Joy converts gallery visitors into search queries for intimate content. Computer vision tracks bodies as they move through space, encoding these behaviors into semantic vectors that match fragments of jerk-off instruction videos. A neural network learns which clips engage visitors most, adapting its selections to maximize attention.
A more detailed description of the work and a technical diagram are available here.
Joy is an attempt to investigate a few aspects of what people are starting to call the 'Goon Economy': networked dissemination of content in which sexual suggestion is leveraged to maximise engagement, setting off a chain reaction of desire and sexuality rerouted and amplified through a matrix of algorithmic interpretation and recommendation.
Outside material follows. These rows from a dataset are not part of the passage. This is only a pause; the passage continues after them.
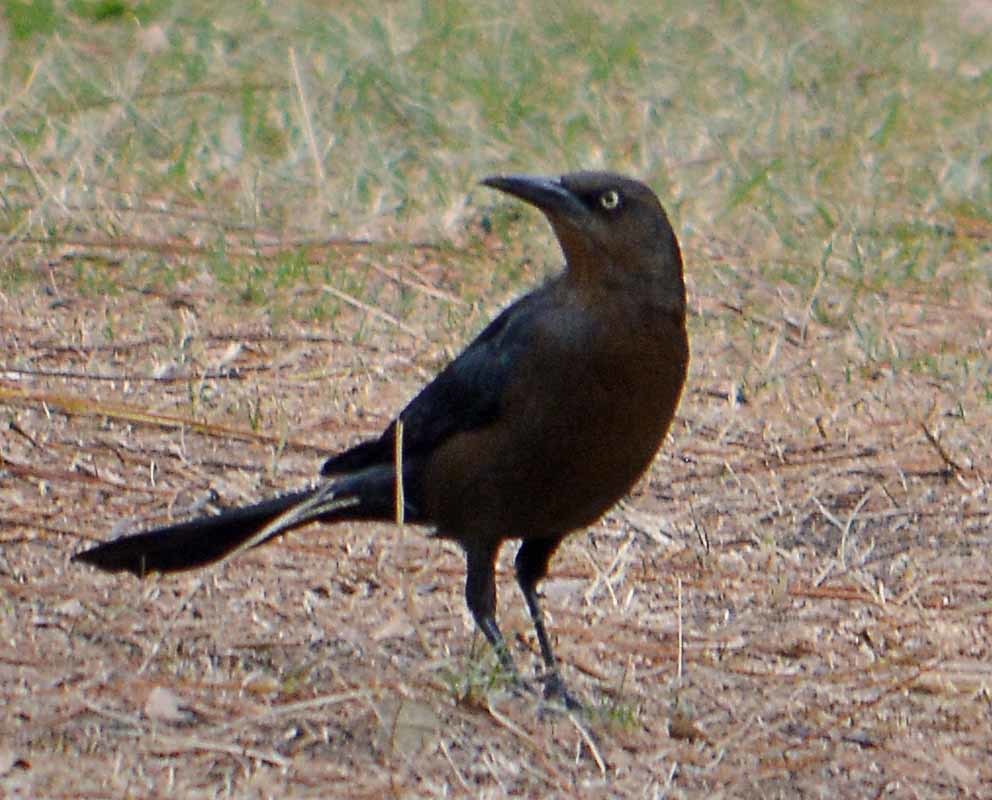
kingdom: Animalia
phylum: Chordata
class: Aves
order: Passeriformes
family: Icteridae
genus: Quiscalus
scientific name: Quiscalus mexicanus
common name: Great-tailed grackle
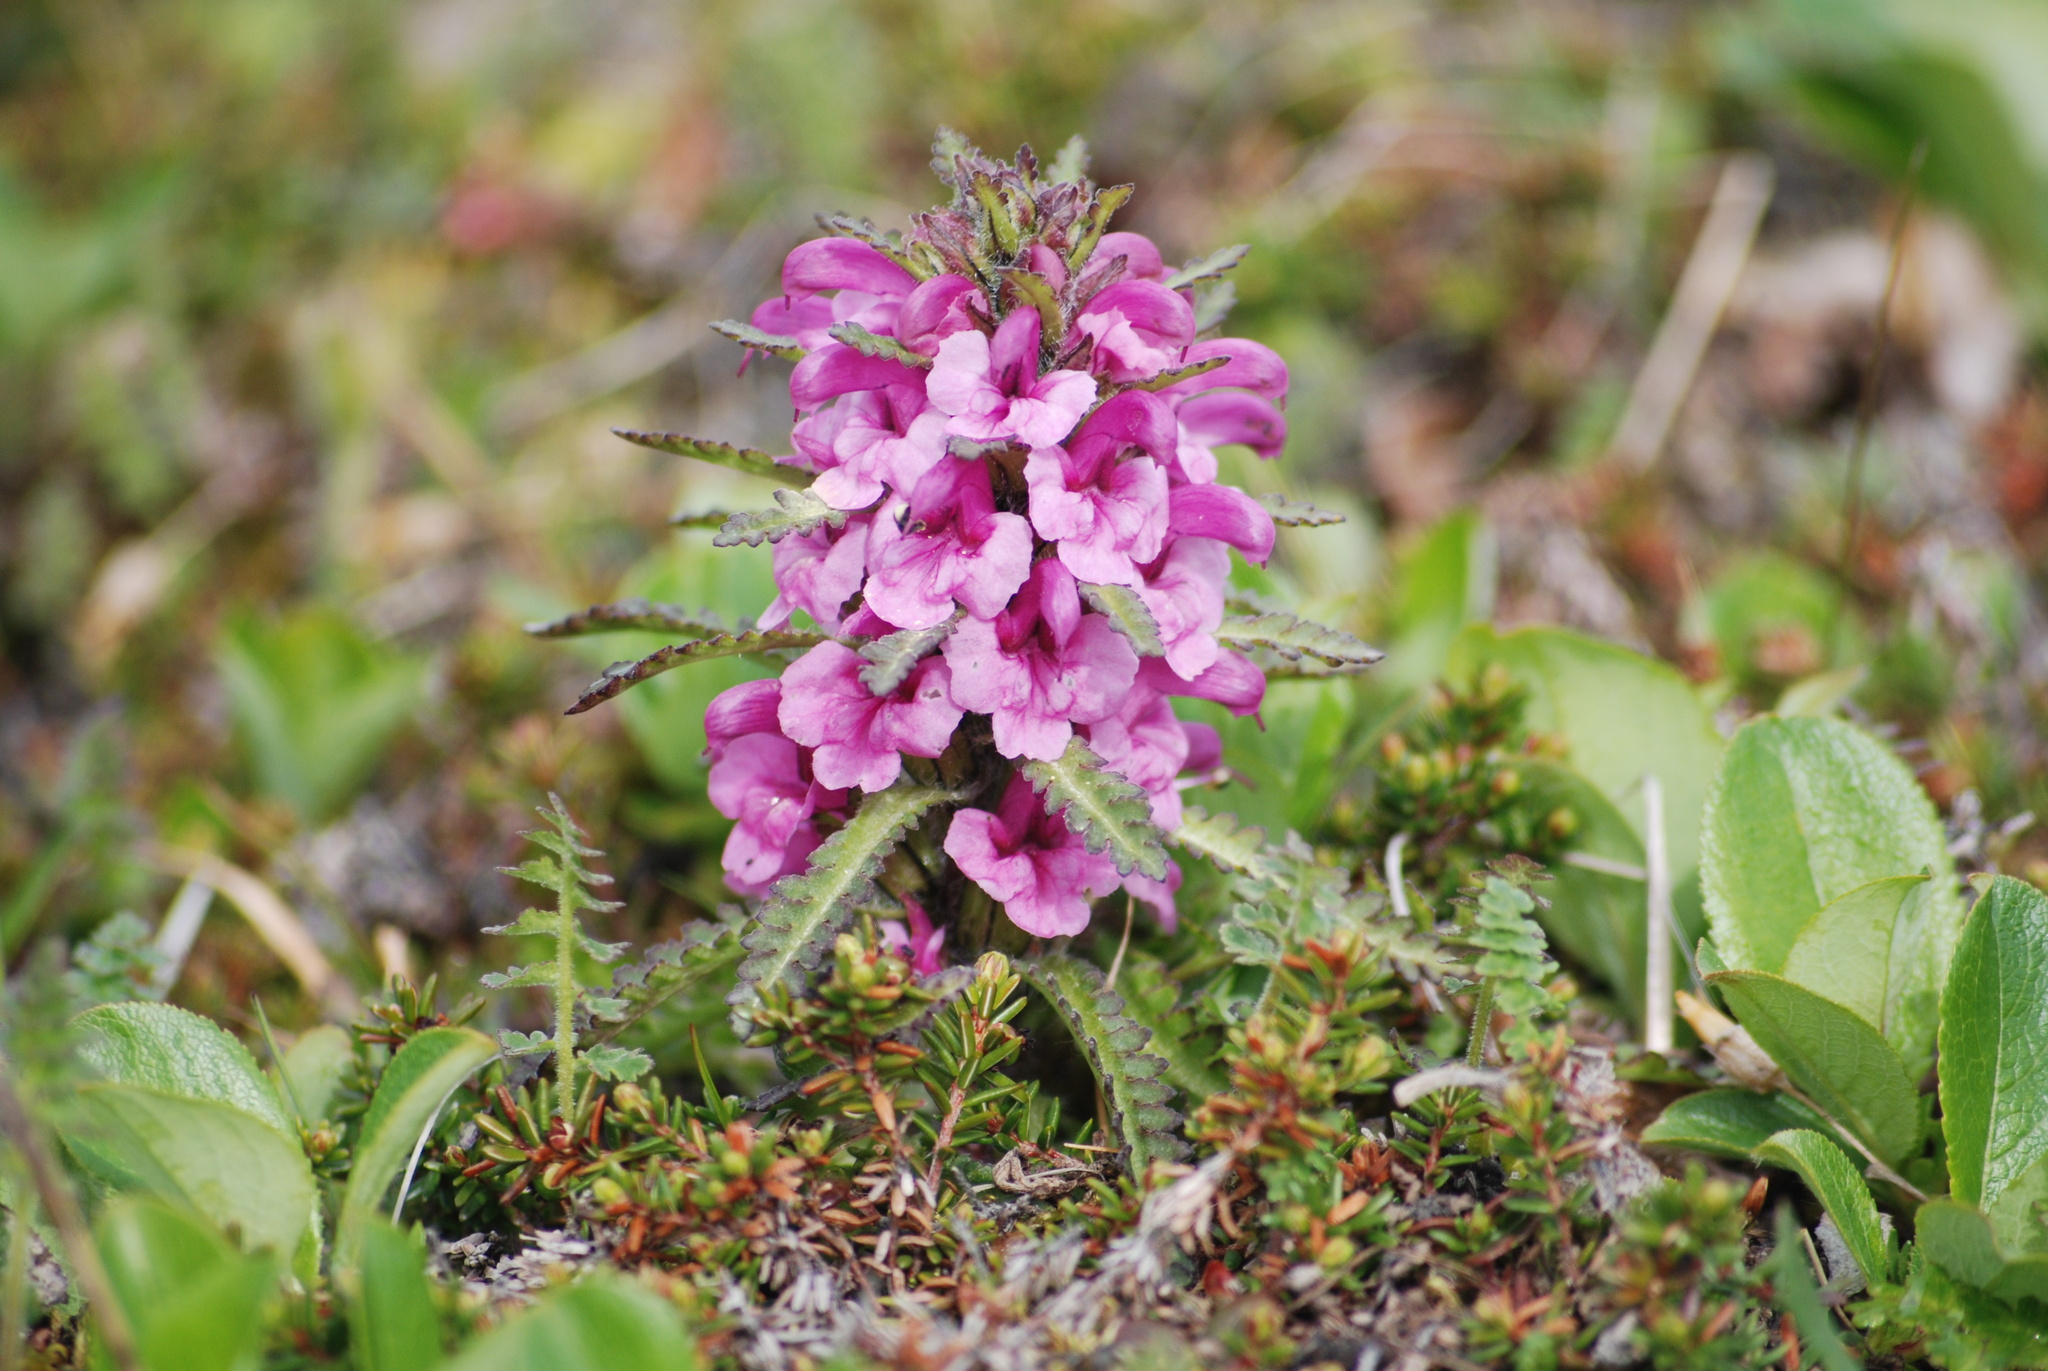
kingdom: Plantae
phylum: Tracheophyta
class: Magnoliopsida
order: Lamiales
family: Orobanchaceae
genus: Pedicularis
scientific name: Pedicularis langsdorffii
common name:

The installation also includes Look Me in the Eyes Right Fucking Now and Comfort Me, videos compiled from TikTok "eye contact challenges" - content designed to circumvent platform censorship while still triggering embodied responses in human viewers. These performers optimize for algorithmic distribution by producing statistically similar content that exploits the smartphone's material form: held in one hand, demanding sustained visual attention while leaving the body otherwise unoccupied. The device itself becomes infrastructure for masturbatory viewing, a fact recommendation systems exploit by privileging content that generates passive, extended watch time.